The decision on whether sports can be offered depends mostly on the Alameda County Public Health Department, which issued the Shelter in Place order that shut down all in-person school activities. Until the schools are allowed to open, the question of sports is moot.
The North Coast Section and the California Interscholastic Federation are the governing bodies for high school athletics, but their only power in this matter is to set a calendar for each sport (such as dates for first practices and games, and by what date league play must conclude) and to hold playoffs. Leagues and individual schools set the regular season schedules.
NCS commissioner Pat Cruickshank said he hasn’t heard from member schools of the budget deadline forcing any decisions. But he said the section is trying to consider all possibilities.
Would the NCS have playoffs for non-contact sports such as golf and tennis, but not for contact sports such as football?
“Every possibility is out on the table, but we don’t want to get ourselves into a situation where we’re offering something to some groups of people and not to other groups of people,” Cruickshank said.
How about schools in some parts of the section (which extends all the way to the Oregon border) fielding teams while other schools cannot?
“It’s a very real possibility, it’s something we’ve discussed,” Cruickshank said. “The reality is that there could be some parts of the section that are playing and others parts are not. So we may not end up having playoffs.”
Other scenarios include late starts to fall seasons, shortened seasons, and limiting or simply not allowing fans to attend games. And, of course, starting a season and then having to call it off.

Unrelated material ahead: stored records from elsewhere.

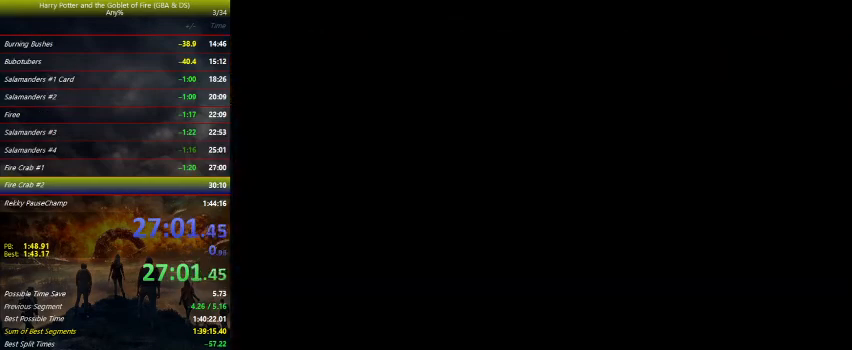
Gameplay with keyboard and mouse; each line is a JSON object with the keys held at the frame after it. "events" lists presses ("down") and releases ("up") of "a", "ctrl", "d", "down", "e", "escape", "f", "f1", "f4", "left", "q", "r", "return", "right", "s", "shift", "space", "tab", "up", "w" and "z" between this image and that frame as [ms after this image, input, new state], when the widget could be followed in between. No other keys are recorded. Mouse buttons are not recorded. Not read: mouse_move.
{"keys": ["up"], "events": []}
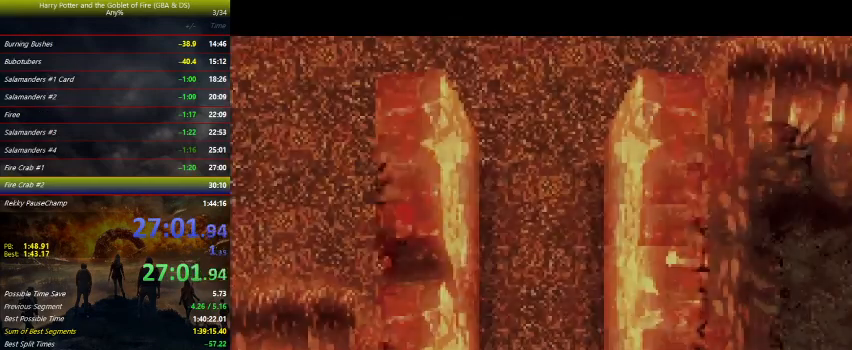
{"keys": ["right", "up"], "events": [[367, "right", "down"]]}
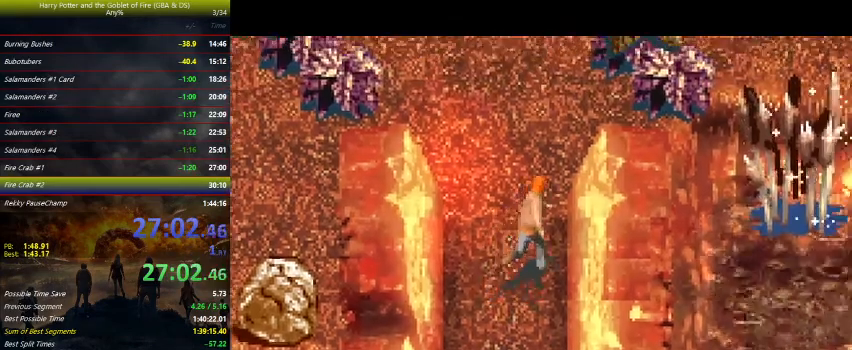
{"keys": ["up"], "events": [[100, "right", "up"]]}
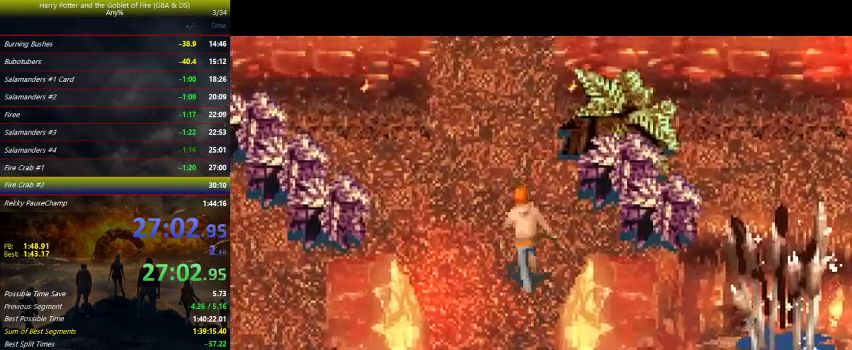
{"keys": ["right", "z"], "events": [[300, "right", "down"], [500, "up", "up"], [500, "z", "down"]]}
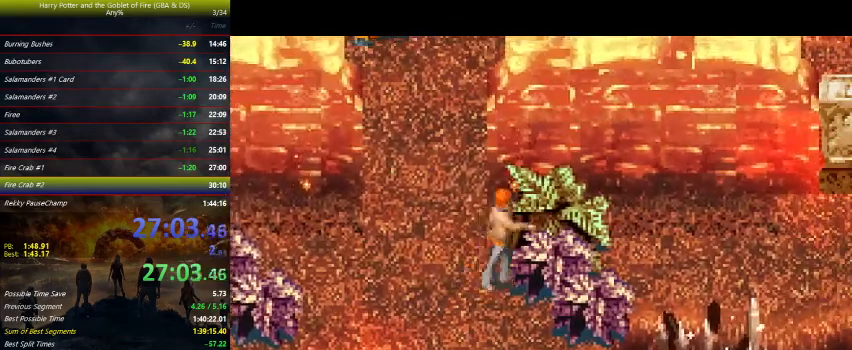
{"keys": ["down", "right", "z"], "events": [[100, "down", "down"]]}
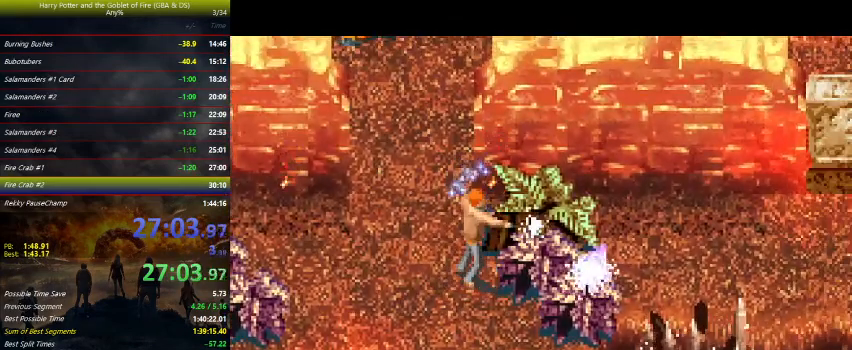
{"keys": ["right", "z"], "events": [[67, "down", "up"], [200, "z", "up"], [300, "up", "down"], [300, "z", "down"], [467, "up", "up"]]}
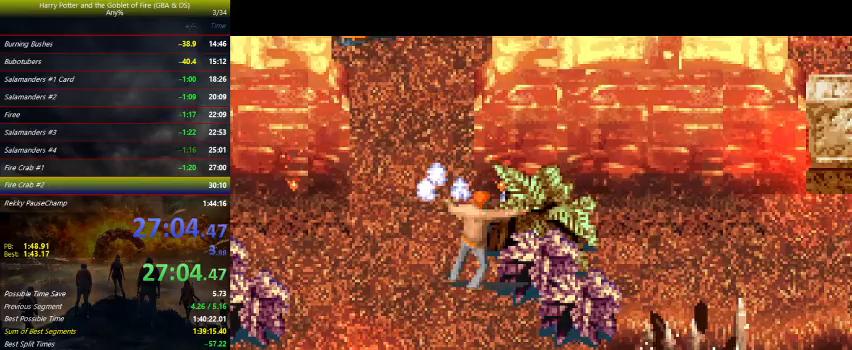
{"keys": ["right", "z"], "events": [[33, "down", "down"], [467, "down", "up"]]}
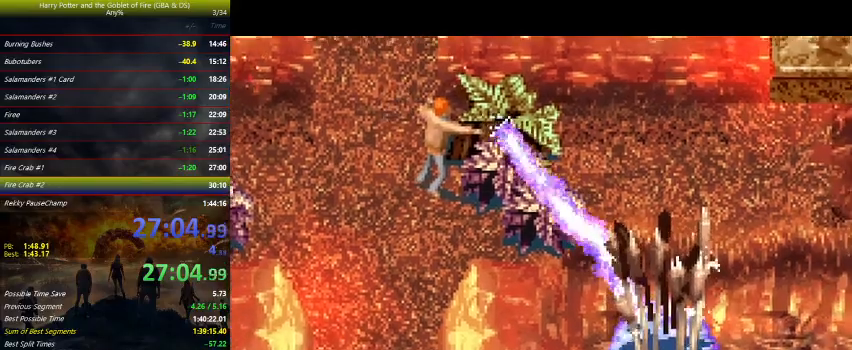
{"keys": ["up", "z"], "events": [[133, "up", "down"], [167, "right", "up"]]}
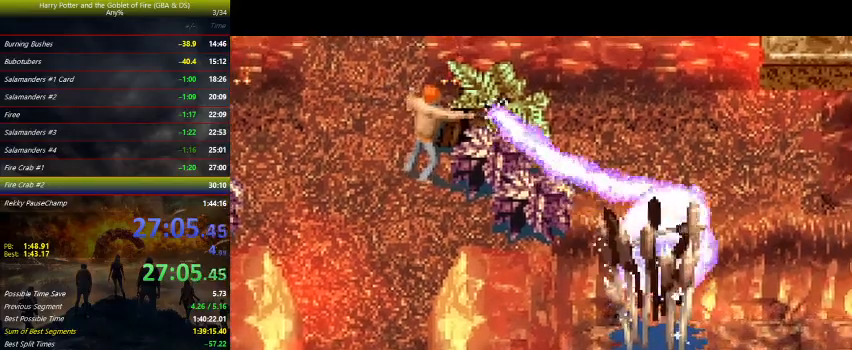
{"keys": ["left", "up", "z"], "events": [[133, "left", "down"]]}
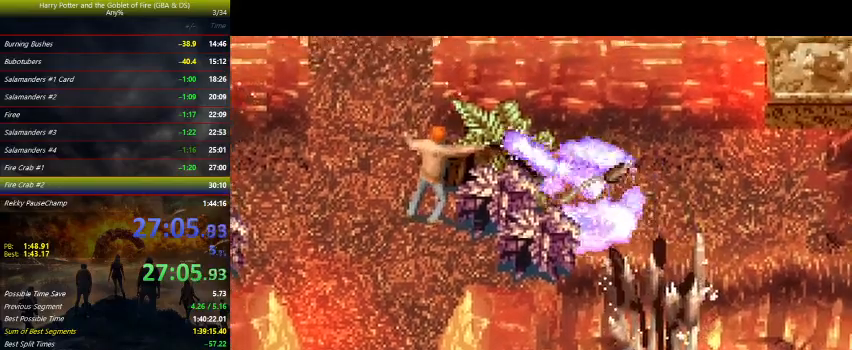
{"keys": ["left", "z"], "events": [[500, "up", "up"]]}
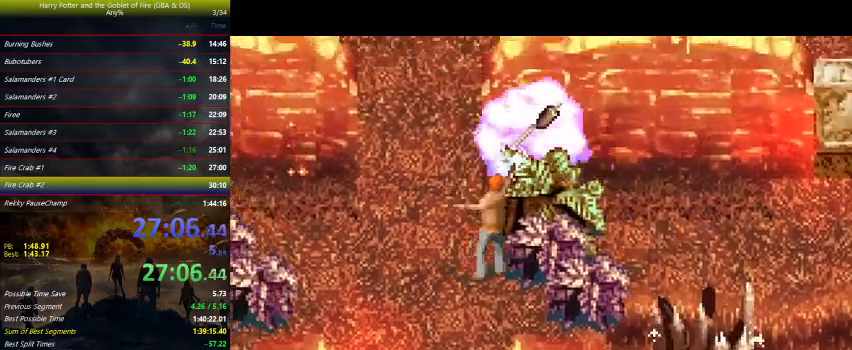
{"keys": ["up", "z"], "events": [[267, "up", "down"], [400, "left", "up"]]}
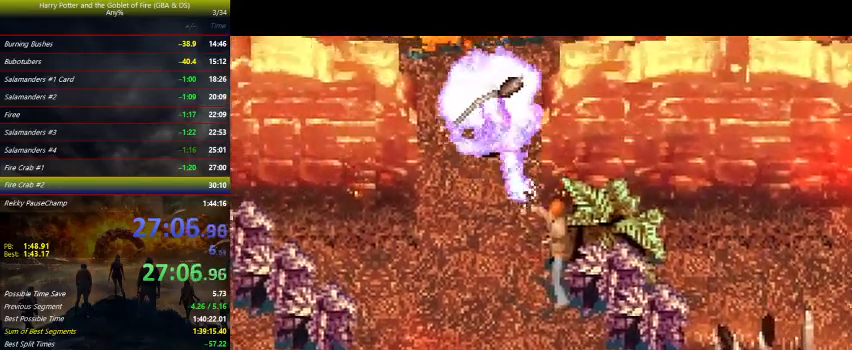
{"keys": ["up", "z"], "events": [[233, "left", "down"], [333, "left", "up"]]}
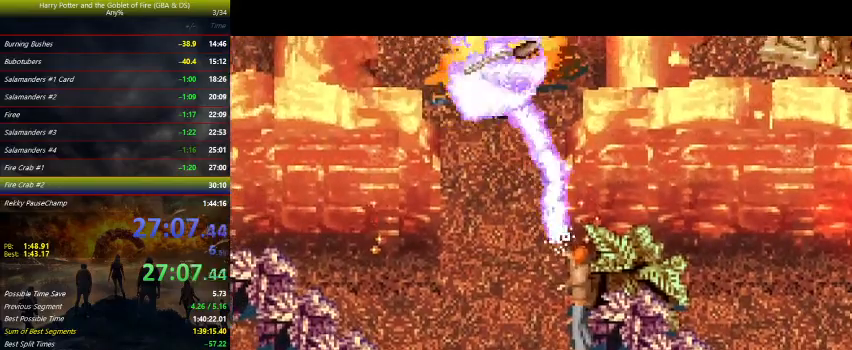
{"keys": ["down", "z"], "events": [[100, "left", "down"], [167, "up", "up"], [200, "left", "up"], [233, "down", "down"]]}
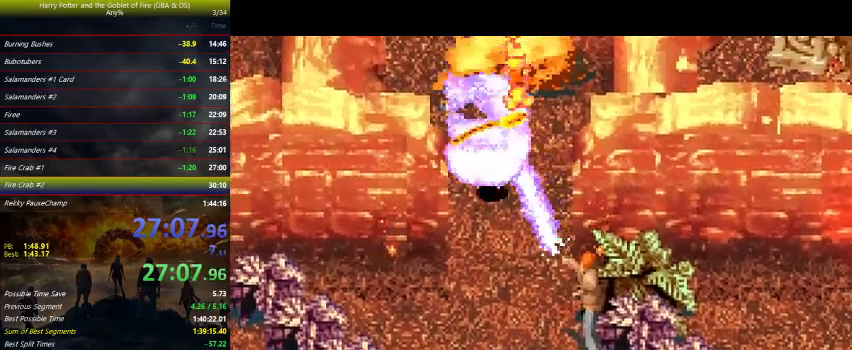
{"keys": ["down", "left", "z"], "events": [[300, "left", "down"]]}
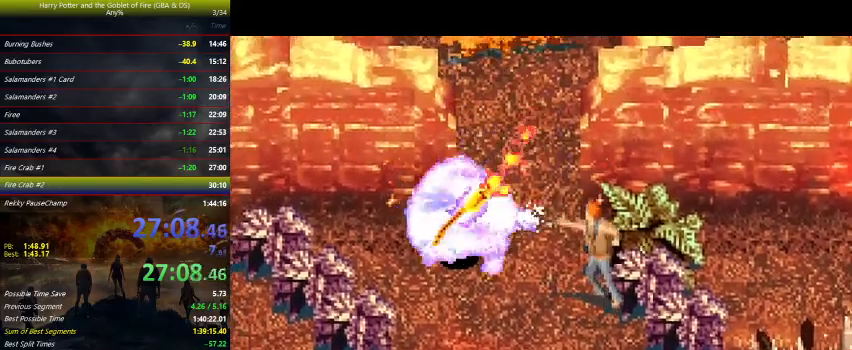
{"keys": ["down", "left", "z"], "events": []}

“That’s my worst fear,” Cruickshank said. “I think even worse than canceling would be to start, go three weeks or six weeks, and have to stop. Just to rip that rug out from under them.”
Booker said the priority is safety, for students coming to class as well as students participating in athletics.
“I want school to come back in some shape or form,” he said. “But my priority is student and staff health first. If we’re going to resume school and all of the activities that are associated, I have to assure parents, students, and staff members that it’s safe. And if I can’t do that, I don’t know how I can expect to re-open school.”
And for sports?
“I look at sports separately,” he said. “I believe there will be separate guidelines about sports. Just like there will be separate guidelines about spectators, just as you will have separate guidelines about how many students you can have in class.”
“I do recognize how important athletics are to a student’s educational experience. It is a big part. We have so many students at Piedmont High and Millennium High who participate in sports, so I do not take these decisions lightly at all.”
As Cruickshank said, “At some point we’ll be back.” Added Powell, “Right now, everybody is optimistic that there still is going to be fall sports.”
Booker, however, admitted he is not very optimistic.
“I want to say how unlikely I feel that fall or winter sports will continue,” he said. “I don’t want to be the bearer of bad news and I’m desperate for kids to have sports. But we need to ensure coach safety and player safety.”